The Alexander County Historic Preservation Committee (HPC) recently toured the downtown commercial district of Statesville. Alexander HPC members are Commissioner Larry Yoder, Helen Chestnut, Nancy Coley, Betty Long, and Lee Sharpe. Alexander County EDC’s Business Development Manager, Connie Kincaid, serves as the County’s HPC staff liaison.
The HPC received a guided tour from preservation developers Michael and Diane Young of LMY, Inc. in Salisbury. The historic preservation specialists, consultants, and developers preserve and manage historic commercial, residential, and manufacturing properties, many located in Salisbury and now Statesville. Their most recent project is the preservation of The Jenkins Building, located at 212 South Center Street in Downtown Statesville.
LMY, Inc. shared its plans for 212 South Center Street with the Alexander HPC on June 14. The historic tax credit project will include two retail spaces, one office space, and four upper-floor residential units.

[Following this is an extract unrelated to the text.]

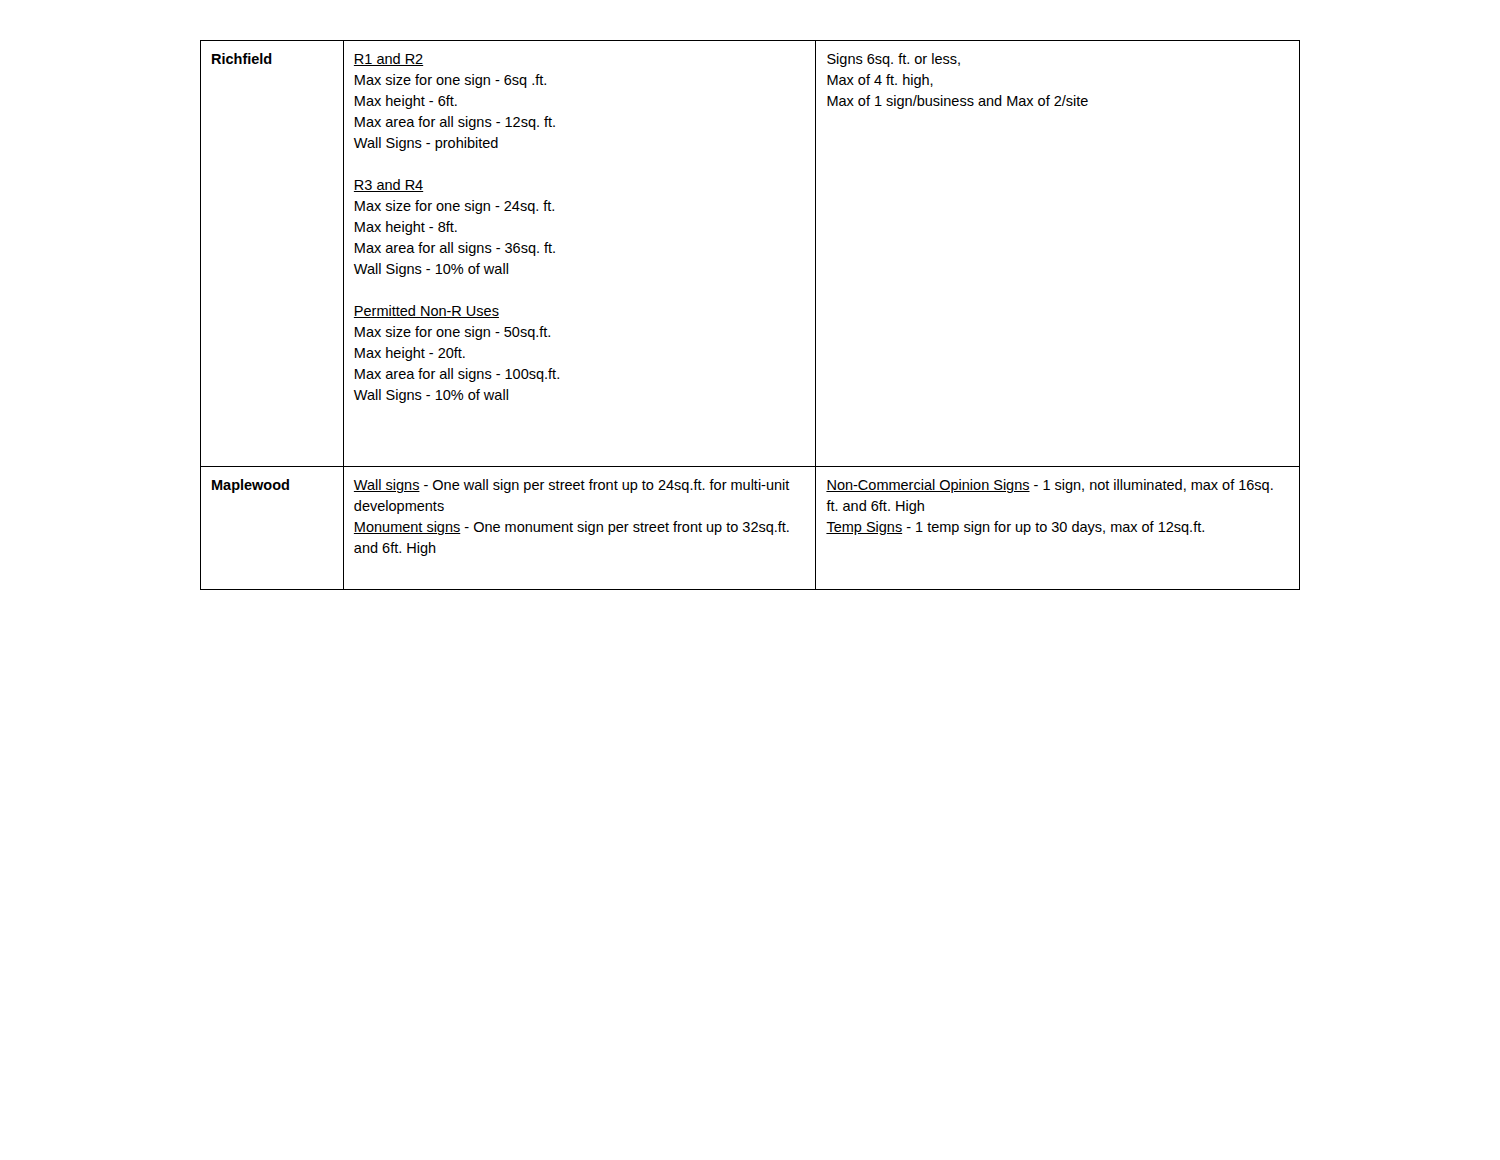| Richfield | R1 and R2 Max size for one sign - 6sq .ft. Max height - 6ft. Max area for all signs - 12sq. ft. Wall Signs - prohibited R3 and R4 Max size for one sign - 24sq. ft. Max height - 8ft. Max area for all signs - 36sq. ft. Wall Signs - 10% of wall Permitted Non-R Uses Max size for one sign - 50sq.ft. Max height - 20ft. Max area for all signs - 100sq.ft. Wall Signs - 10% of wall | Signs 6sq. ft. or less, Max of 4 ft. high, Max of 1 sign/business and Max of 2/site |
| Maplewood | Wall signs - One wall sign per street front up to 24sq.ft. for multi-unit developments Monument signs - One monument sign per street front up to 32sq.ft. and 6ft. High | Non-Commercial Opinion Signs - 1 sign, not illuminated, max of 16sq. ft. and 6ft. High Temp Signs - 1 temp sign for up to 30 days, max of 12sq.ft. |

With the preservation of the 1922 building as the goal, LMY researched specific architectural components of the building as seen in a historical photograph. The word “Belden” stamped on the back of an original brick helped them to discover the Belden Brick Company in Canton, Ohio, which originally produced the brick. Luckily, they were still in business and LMY was able to purchase matching bricks to restore the original sill course below the upper story windows similar to the one seen in the photo that accompanies this article.

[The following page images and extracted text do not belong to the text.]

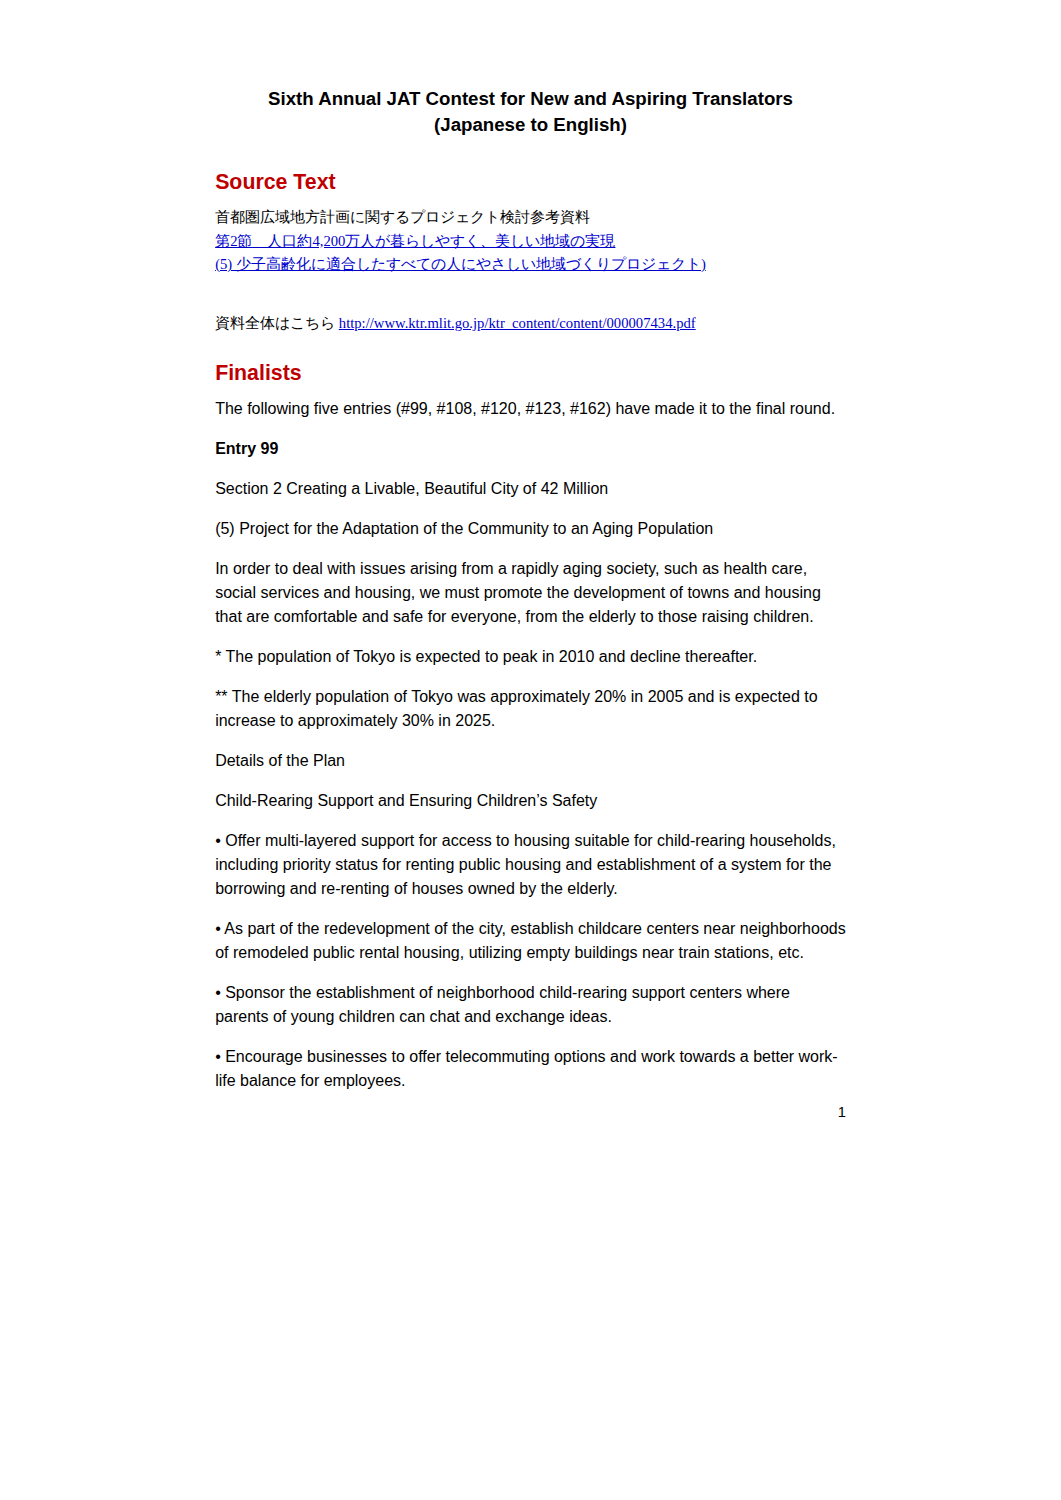Sixth Annual JAT Contest for New and Aspiring Translators
(Japanese to English)
Source Text
首都圏広域地方計画に関するプロジェクト検討参考資料
第2節　人口約4,200万人が暮らしやすく、美しい地域の実現
(5) 少子高齢化に適合したすべての人にやさしい地域づくりプロジェクト)
資料全体はこちら http://www.ktr.mlit.go.jp/ktr_content/content/000007434.pdf
Finalists
The following five entries (#99, #108, #120, #123, #162) have made it to the final round.
Entry 99
Section 2 Creating a Livable, Beautiful City of 42 Million
(5) Project for the Adaptation of the Community to an Aging Population
In order to deal with issues arising from a rapidly aging society, such as health care, social services and housing, we must promote the development of towns and housing that are comfortable and safe for everyone, from the elderly to those raising children.
* The population of Tokyo is expected to peak in 2010 and decline thereafter.
** The elderly population of Tokyo was approximately 20% in 2005 and is expected to increase to approximately 30% in 2025.
Details of the Plan
Child-Rearing Support and Ensuring Children’s Safety
• Offer multi-layered support for access to housing suitable for child-rearing households, including priority status for renting public housing and establishment of a system for the borrowing and re-renting of houses owned by the elderly.
• As part of the redevelopment of the city, establish childcare centers near neighborhoods of remodeled public rental housing, utilizing empty buildings near train stations, etc.
• Sponsor the establishment of neighborhood child-rearing support centers where parents of young children can chat and exchange ideas.
• Encourage businesses to offer telecommuting options and work towards a better work-life balance for employees.
1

The storefront and upper-story windows are being reproduced to replicate the original architectural aspects of the building. The property was listed on the National Register of Historic Places in 1980 as part of the Statesville Commercial Historic District.
Marin Tomlin, a realtor with Allen Tate in Statesville and former Downtown Statesville Development Corporation Executive Director, explained how the Main Street organization worked to acquire the building working towards the goal of finding the right owner to redevelop it as a historic tax credit project that included the creation of upper-story residential. The organization was glad to have received a proposal from LMY, Inc. to redevelop the building, as it met all of the board’s goals.
Tomlin also shared the process that was involved in phases I & II of the city’s streetscape project that occurred between 2011 and 2016. The project involved the replacement of aging water, stormwater, and electric lines. Electric lines went underground and waterlines were added to both sides of the street. The above-ground improvements included narrowing the streets, widening the sidewalks, adding bulb-outs, expanding the planting areas and flowerpots, new surface accents of brick and stone, new lighting, new outdoor seating areas, and new trash cans and recycling containers. During the construction, the City of Statesville and DSDC took a proactive approach by taking the necessary steps to ensure local property and business owners would be provided with the services needed to conduct their business with the least amount of disruption during construction. The approximately $8 million construction project took two years of planning, and the two different phases each took approximately 12-18 months to complete. The results of the streetscape project are now helping to attract developers like LMY, Inc. to purchase, preserve, and redevelop historic properties in Downtown Statesville.